InfoSAWIT, JAKARTA – Pemerintah resmi menerbitkan Peraturan Presiden (Perpres) Nomor 16 Tahun 2025 tentang Sistem Sertifikasi Kelapa Sawit Berkelanjutan Indonesia (ISPO) pada 19 Maret 2025. Perpres ini menggantikan Perpres sebelumnya, yakni Nomor 44 Tahun 2020, dengan cakupan yang diperluas—meliputi sektor hulu, hilir, hingga bioenergi sawit.
Langkah ini menandai komitmen Indonesia dalam memperkuat standar keberlanjutan industri kelapa sawit, sekaligus menjawab tuntutan pasar global yang semakin menekankan aspek lingkungan, sosial, dan tata kelola (ESG). Salah satu poin penting dalam Perpres ini adalah kewajiban sertifikasi ISPO bagi petani sawit swadaya, yang mulai berlaku empat tahun setelah aturan ini diundangkan, atau tepatnya pada Maret 2029.
“Ini menjadi sinyal kuat bahwa petani juga harus menjadi bagian dari rantai pasok sawit berkelanjutan. Tidak bisa lagi ada dikotomi antara perusahaan besar dan pekebun kecil,” ujar perwakilan Forum Petani Kelapa Sawit Berkelanjutan Indonesia (FORTASBI).
Insentif hingga Skema Pembiayaan Baru
Seiring berlakunya Perpres tersebut, pemerintah melalui Kementerian Pertanian tengah mempersiapkan revisi Peraturan Menteri Pertanian (Permentan) yang mengatur teknis implementasi ISPO. Dalam draf Permentan terbaru, terdapat sejumlah poin krusial yang menyentuh langsung kepentingan petani sawit swadaya.
Salah satunya adalah pemberian insentif kepada petani yang telah memperoleh sertifikat ISPO. Menurut rancangan aturan itu, perusahaan pembeli Tandan Buah Segar (TBS) wajib memberikan insentif sebesar 4 persen dari harga penetapan TBS kepada petani bersertifikat.
“Ini bentuk penghargaan atas upaya petani dalam menerapkan praktik budidaya berkelanjutan. Harapannya, insentif ini dapat menjadi pemicu bagi petani untuk mempercepat proses sertifikasi,” ungkap sumber internal Kementan.
BACA JUGA: Menggembala Harapan di Kebun Sawit, Suratmi dan Sapi-Sapinya di Kebun Agrinas
Tak hanya itu, pemerintah juga menawarkan skema pembiayaan baru untuk mendukung sertifikasi ISPO. Jika dalam aturan sebelumnya petani harus menanggung biaya sendiri atau melalui anggaran pemerintah pusat/daerah, kini mereka yang tergabung dalam kelompok dapat mengajukan pembiayaan melalui badan pengelola dana perkebunan—seperti Badan Pengelola Dana Perkebunan (BPDP).

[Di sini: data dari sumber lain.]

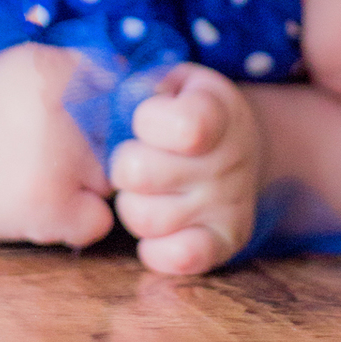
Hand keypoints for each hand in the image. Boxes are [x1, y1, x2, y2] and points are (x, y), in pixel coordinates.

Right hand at [0, 41, 113, 248]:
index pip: (121, 90)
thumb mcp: (26, 68)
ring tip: (45, 177)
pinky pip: (98, 220)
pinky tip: (45, 208)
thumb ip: (83, 69)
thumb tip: (149, 87)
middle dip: (100, 148)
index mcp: (51, 68)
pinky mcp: (47, 206)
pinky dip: (78, 222)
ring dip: (90, 185)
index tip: (80, 119)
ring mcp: (54, 158)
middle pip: (120, 138)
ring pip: (113, 180)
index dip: (107, 109)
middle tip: (54, 153)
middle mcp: (56, 106)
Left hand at [109, 64, 260, 274]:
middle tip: (134, 157)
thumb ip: (141, 83)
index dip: (147, 121)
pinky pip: (180, 259)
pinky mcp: (226, 242)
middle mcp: (230, 161)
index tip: (145, 118)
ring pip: (145, 219)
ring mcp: (230, 204)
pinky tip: (155, 229)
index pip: (183, 126)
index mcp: (218, 110)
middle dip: (123, 165)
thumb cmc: (186, 108)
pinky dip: (155, 249)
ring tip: (144, 190)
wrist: (235, 145)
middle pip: (140, 174)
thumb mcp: (172, 82)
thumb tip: (105, 97)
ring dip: (130, 205)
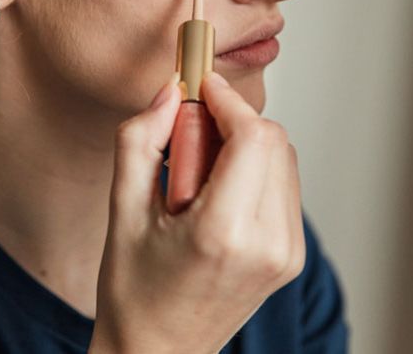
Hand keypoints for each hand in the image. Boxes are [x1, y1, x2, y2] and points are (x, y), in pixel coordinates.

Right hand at [88, 71, 304, 353]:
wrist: (158, 352)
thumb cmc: (134, 290)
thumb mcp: (121, 210)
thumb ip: (140, 140)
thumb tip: (169, 91)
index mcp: (223, 233)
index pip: (253, 137)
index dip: (228, 100)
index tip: (201, 86)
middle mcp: (267, 244)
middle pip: (273, 141)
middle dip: (232, 122)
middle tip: (188, 138)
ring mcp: (287, 253)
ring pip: (283, 158)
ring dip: (244, 145)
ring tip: (198, 176)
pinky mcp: (291, 256)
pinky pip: (284, 186)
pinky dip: (254, 171)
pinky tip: (216, 194)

FORTASBI menyambut baik kebijakan ini, namun juga menekankan pentingnya kesiapan petani dalam menghadapi proses sertifikasi. Organisasi yang menaungi petani sawit berkelanjutan ini menilai, waktu empat tahun menuju 2029 harus dimanfaatkan dengan baik oleh pemerintah dan semua pemangku kepentingan.